We also have our own fancy pants multi billion dollar delivery companies like "Delivery Hero/Lieferheld" or Zalando that Silicon Valley types are so fond of.
SoundCloud is a German startup. So is ResearchGate.
Or how about Hello fresh that so many English speaking YouTubers tend to have sponsorships with?
By the way I was mostly trying to think of Silicon Valley esque startups with a strong internet presence. The moment you talk about things like semiconductors, digital twins, robotics, basically any manufacturing related technology, Germany has a long list of major "tech" companies. I know, I know "tech" is actually American slang for software, not hardware, technology but still.
You are literally aware of a single German company and because of this you assume what is true for them is true for all German companies, nay, all of Europe?
It doesn’t generally get included for the same reason IBM doesn’t typically get included in list of ‘tech companies’, even if they are one of the oldest actual tech companies.
Been around forever (70’s or earlier), large multinational, more about business integration and sales than any headline tech. Frankly, their tech has been a side thought for a very long time internally. It’s a blue chip that happens to involve tech, not a ‘tech company’ like any of the FAANGs. Same issue Tata/Wipro, etc. have IMO. Arguably Oracle falls in the same class too.

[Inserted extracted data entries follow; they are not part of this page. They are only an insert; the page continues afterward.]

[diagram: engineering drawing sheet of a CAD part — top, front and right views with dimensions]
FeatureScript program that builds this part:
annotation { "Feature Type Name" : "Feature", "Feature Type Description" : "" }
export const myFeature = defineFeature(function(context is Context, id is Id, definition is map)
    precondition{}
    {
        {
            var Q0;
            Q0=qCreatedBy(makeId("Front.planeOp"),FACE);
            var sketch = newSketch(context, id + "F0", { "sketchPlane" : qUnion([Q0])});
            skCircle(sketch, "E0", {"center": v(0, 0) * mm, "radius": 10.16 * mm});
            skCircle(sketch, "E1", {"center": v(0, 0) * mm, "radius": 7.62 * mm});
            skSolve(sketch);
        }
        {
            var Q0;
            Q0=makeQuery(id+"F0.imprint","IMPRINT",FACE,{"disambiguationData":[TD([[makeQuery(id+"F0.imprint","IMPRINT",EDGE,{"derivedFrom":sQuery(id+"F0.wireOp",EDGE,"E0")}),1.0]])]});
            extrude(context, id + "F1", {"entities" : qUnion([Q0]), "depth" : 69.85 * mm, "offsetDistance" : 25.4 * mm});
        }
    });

A parallel comment mentioned Deutsch Telecom, but they’re really not a ‘tech company’ anymore than T-Mobile, AT&T, Comcast, etc. are.
If we include it anyway, that gives Germany 2 and the US…. Several dozen? Minimum? Maybe 50ish, actually. Even if we don’t use the same broad criteria in the US.

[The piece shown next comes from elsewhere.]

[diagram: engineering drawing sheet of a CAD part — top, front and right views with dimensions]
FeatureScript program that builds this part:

If we use the same broad criteria in the US, probably 1/3 of the Fortune 500 qualify,
if not more. Is Bank of America a ‘tech company’?

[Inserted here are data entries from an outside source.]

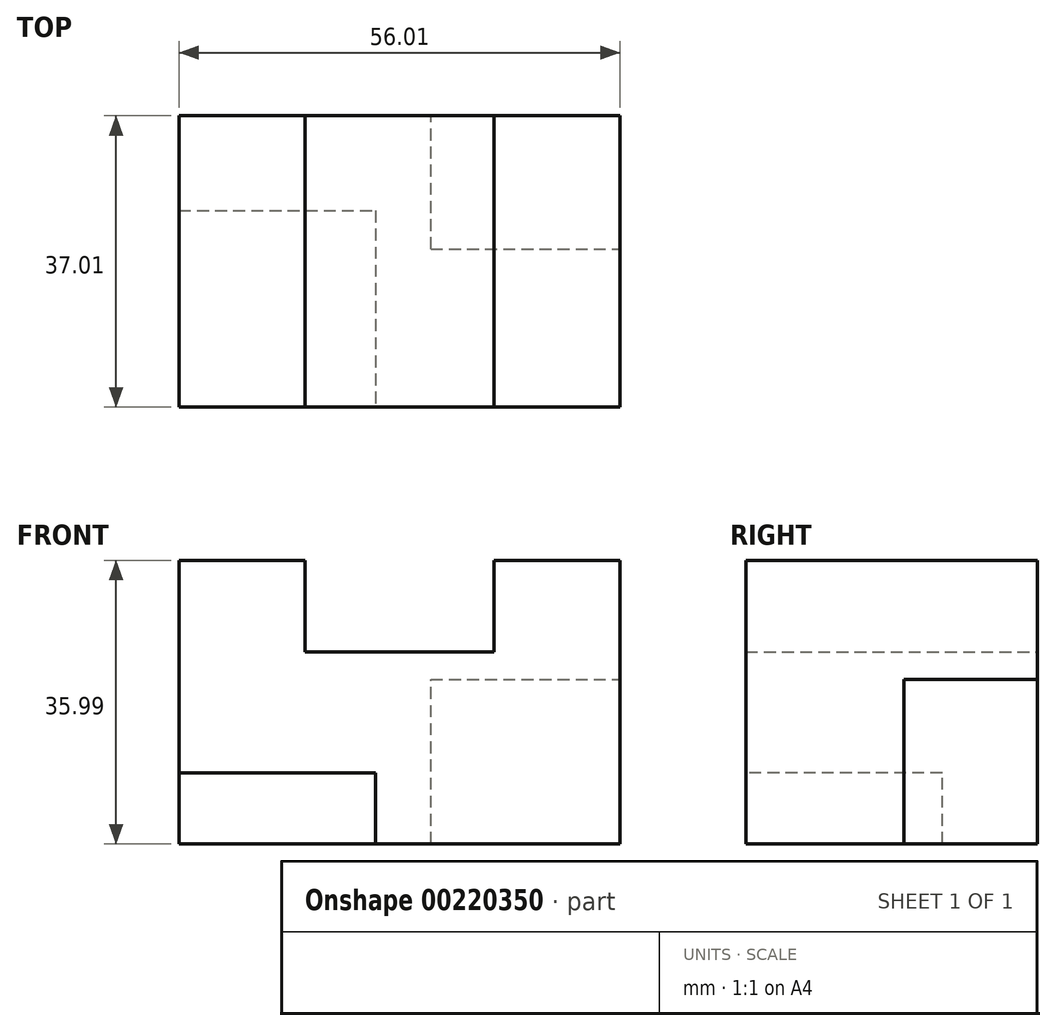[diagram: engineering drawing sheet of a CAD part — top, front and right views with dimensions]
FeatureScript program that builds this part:
annotation { "Feature Type Name" : "Feature", "Feature Type Description" : "" }
export const myFeature = defineFeature(function(context is Context, id is Id, definition is map)
    precondition{}
    {
        {
            var Q0;
            Q0=qCreatedBy(makeId("Front.planeOp"),FACE);
            var sketch = newSketch(context, id + "F0", { "sketchPlane" : qUnion([Q0])});
            skLineSegment(sketch, "E0.bottom", {"start": v(0, 0) * mm, "end": v(56, 0) * mm});
            skLineSegment(sketch, "E0.top", {"start": v(0, 36) * mm, "end": v(16, 36) * mm});
            skLineSegment(sketch, "E0.left", {"start": v(0, 0) * mm, "end": v(0, 36) * mm});
            skLineSegment(sketch, "E0.right", {"start": v(56, 0) * mm, "end": v(56, 36) * mm});
            skLineSegment(sketch, "E1.0", {"start": v(16, 24.38) * mm, "end": v(16, 36) * mm});
            skLineSegment(sketch, "E2.0", {"start": v(40, 24.38) * mm, "end": v(40, 36) * mm});
            skLineSegment(sketch, "E3.0", {"start": v(16, 24.38) * mm, "end": v(40, 24.38) * mm});
            skLineSegment(sketch, "E4.trimOffspring", {"start": v(40, 36) * mm, "end": v(56, 36) * mm});
            skSolve(sketch);
        }
        {
            var Q0;
            Q0=makeQuery(id+"F0.imprint","IMPRINT",FACE,{"disambiguationData":[TD([[makeQuery(id+"F0.imprint","IMPRINT",EDGE,{"derivedFrom":sQuery(id+"F0.wireOp",EDGE,"E0.bottom")}),1.0]])]});
            extrude(context, id + "F1", {"entities" : qUnion([Q0]), "depth" : 37 * mm});
        }
        {
            var Q0;
            Q0=makeQuery(id+"F1.opExtrude","CAP_FACE",FACE,{"disambiguationData":[OSD([sQuery(id+"F0.wireOp",EDGE,"E0.bottom"),sQuery(id+"F0.wireOp",EDGE,"E0.top"),sQuery(id+"F0.wireOp",EDGE,"E0.left"),sQuery(id+"F0.wireOp",EDGE,"E0.right"),sQuery(id+"F0.wireOp",EDGE,"E1.0"),sQuery(id+"F0.wireOp",EDGE,"E2.0"),sQuery(id+"F0.wireOp",EDGE,"E3.0"),sQuery(id+"F0.wireOp",EDGE,"E4.trimOffspring")])],"isStart":false});
            var sketch = newSketch(context, id + "F2", { "sketchPlane" : qUnion([Q0])});
            skLineSegment(sketch, "E5.bottom", {"start": v(0, 0) * mm, "end": v(24.97, 0) * mm});
            skLineSegment(sketch, "E5.top", {"start": v(0, 9) * mm, "end": v(24.97, 9) * mm});
            skLineSegment(sketch, "E5.left", {"start": v(0, 0) * mm, "end": v(0, 9) * mm});
            skLineSegment(sketch, "E5.right", {"start": v(24.97, 0) * mm, "end": v(24.97, 9) * mm});
            skSolve(sketch);
        }
        {
            var Q0;
            Q0=makeQuery(id+"F2.imprint","IMPRINT",FACE,{"disambiguationData":[TD([[makeQuery(id+"F2.imprint","IMPRINT",EDGE,{"derivedFrom":sQuery(id+"F2.wireOp",EDGE,"E5.bottom")}),1.0]])]});
            extrude(context, id + "F3", {"entities" : qUnion([Q0]), "operationType" : NewBodyOperationType.REMOVE, "oppositeDirection" : true, "depth" : 24.94 * mm});
        }
        {
            var Q0;
            Q0=makeQuery(id+"F1.opExtrude","SWEPT_FACE",FACE,{"disambiguationData":[OSD([sQuery(id+"F0.wireOp",EDGE,"E0.right")])]});
            var sketch = newSketch(context, id + "F4", { "sketchPlane" : qUnion([Q0])});
            skLineSegment(sketch, "E6.bottom", {"start": v(0, 0) * mm, "end": v(-16.94, 0) * mm});
            skLineSegment(sketch, "E6.top", {"start": v(0, 20.85) * mm, "end": v(-16.94, 20.85) * mm});
            skLineSegment(sketch, "E6.left", {"start": v(0, 0) * mm, "end": v(0, 20.85) * mm});
            skLineSegment(sketch, "E6.right", {"start": v(-16.94, 0) * mm, "end": v(-16.94, 20.85) * mm});
            skSolve(sketch);
        }
        {
            var Q0;
            Q0=makeQuery(id+"F4.imprint","IMPRINT",FACE,{"disambiguationData":[TD([[makeQuery(id+"F4.imprint","IMPRINT",EDGE,{"derivedFrom":sQuery(id+"F4.wireOp",EDGE,"E6.bottom")}),1.0]])]});
            extrude(context, id + "F5", {"entities" : qUnion([Q0]), "operationType" : NewBodyOperationType.REMOVE, "oppositeDirection" : true, "depth" : 24 * mm});
        }
    });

They always seemed a bit weird to me. Near as I can tell, they were first, bigger, and invented most of the tech at scale (well, kinda - porn companies were first I think?).
Also, without the N in the acronym it becomes a lot less cool sounding, and well, a lot more derogatory.
I'm not sure what gave you the impression that the single example I brought up was meant to be exhaustive.
If you want examples that fit some specific definition of "tech company", please share that definition, or where one can look it up. I deliberately didn't bring up more examples than SAP, as I didn't want to get lost in the weeds.
In Germany it is not the case.
"The other thing is the employee obligations it creates. When I worked in Europ" Europe is a big place and working law in the EU (and outside too!) is in the charge of national law. Where have you been living ?
In Germany you can talk to company to quit earlier because these quitting comworkers tend to be rather unproductive.